#### [SOURCE PASSAGE]
===
December 30, 2019 by Connie Christensen
ITC-Step-Down-1200x600.jpg

Do you have questions about how the impending reduction of the 30 percent federal investment tax credit will affect solar and energy storage contractors? We did. That’s why we invited Rob Brown, energy strategist at Sustainable Energy and Power to talk with us about how the Investment Tax Credit (ITC) step down will affect system design, state incentives, energy storage projects, and more.

In this month’s SepiSolar video, CEO Josh Weiner and Rob cover how California projects can offset the lost value of the federal tax credit with the state’s Self-Generation Incentive Program. They also discuss how to design solar-plus-storage projects for ITC compliance, ways to meet the IRS physical work test and 5 percent safe harbor test for multi-year projects, and why stand-alone flow battery projects may qualify for the ITC, even if not paired with solar.




Video Transcript

Josh Weiner: Hello, everyone. I’m Josh Weiner of SepiSolar and I’m here with my good friend Rob Brown of Sustainable Energy and Power. And today we’re going to talk about how to prepare for the ITC step down. I’ve been very interested and very happy with ITC for my whole career. Rob, where do you come from? Tell us about your company.

Rob Brown: I run and own an energy consulting firm. I used to work with energy or rather electrical distribution with Graybar, had a lot of experience with them, kind of consulting with commercial and industrial businesses, that sort of thing. And I left Graybar to do that on my own. Now, I just kind of consult with those businesses, client representative, that sort of thing.

Josh: Great. So I think it’s safe to say ITC has a special place in your heart.

Rob: Absolutely. I think that if it weren’t for the ITC, we wouldn’t even have a job, right? We wouldn’t have an industry. So it’s a very big part of what I do.

Josh: Let’s springboard right off of that. Tell me, why has ITC—I mean, this might be an obvious question for most of us live and breathe solar on a regular basis—but why is ITC so important? There’s other countries outside the U.S. that don’t have ITC that do a lot more solar than even the U.S. So why is ITC so impactful and important for our economy, for our industry?

Rob: Yeah, I agree with you. There are places they don’t have the ITC that have more solar than we do, but they also have a different environment here in the United States. We don’t have the same kind of environmental policies to keep coal and those sorts of energy production facilities expensive right here. I was working with a client not too long ago in North Dakota with coal-fired power power plants and super, super cheap energy. Without the ITC, solar doesn’t have a chance. You have to have this sort of program while solar is more expensive in order to incentivize people to go that direction, make it cheaper. And then over time, the idea is that solar gets its legs underneath it, has its own kind of industry presence and the ITC can kind of slowly go away over time like any hopefully any government incentive.

Josh: Yeah, I’m right there with you. Actually, part of me actually thinks the ITC becomes sort of a crutch, you know, to allow some companies who probably even shouldn’t be there to stay there. So I actually look forward to the ITC stepping down. I’m sure I have a lot of colleagues that disagree with that, as I’m sure you do, too. So then why are people, for the most part, concerned about the ITC stepping down? You heard my opinion just now. Why would that be a problem for someone else?
===
#### [TASKS AND EXERCISES]
[1] In the source passage, rewrite the paragraph beginning "In this month's SepiSolar video" as a bulleted list, keeping its main facts.
[2] List every company named in the source passage.

#### [DATA LISTING]
===
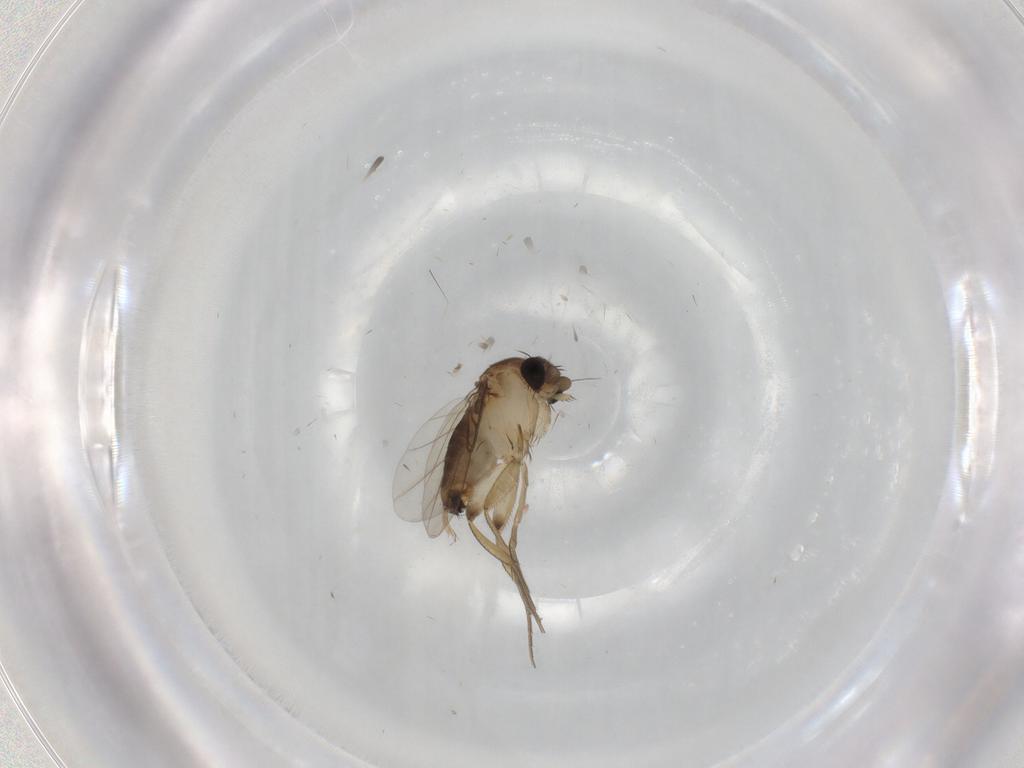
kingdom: Animalia
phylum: Arthropoda
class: Insecta
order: Diptera
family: Phoridae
===
#### [ANSWERS BY ITEM NUMBER]
[1]
- CEO Josh Weiner and Rob Brown explain how California projects can offset the lost value of the federal tax credit with the state's Self-Generation Incentive Program.
- They discuss designing solar-plus-storage projects for ITC compliance.
- They cover ways to meet the IRS physical work test and 5 percent safe harbor test for multi-year projects.
- They explain why stand-alone flow battery projects may qualify for the ITC even when not paired with solar.

[2]
- SepiSolar
- Sustainable Energy and Power
- Graybar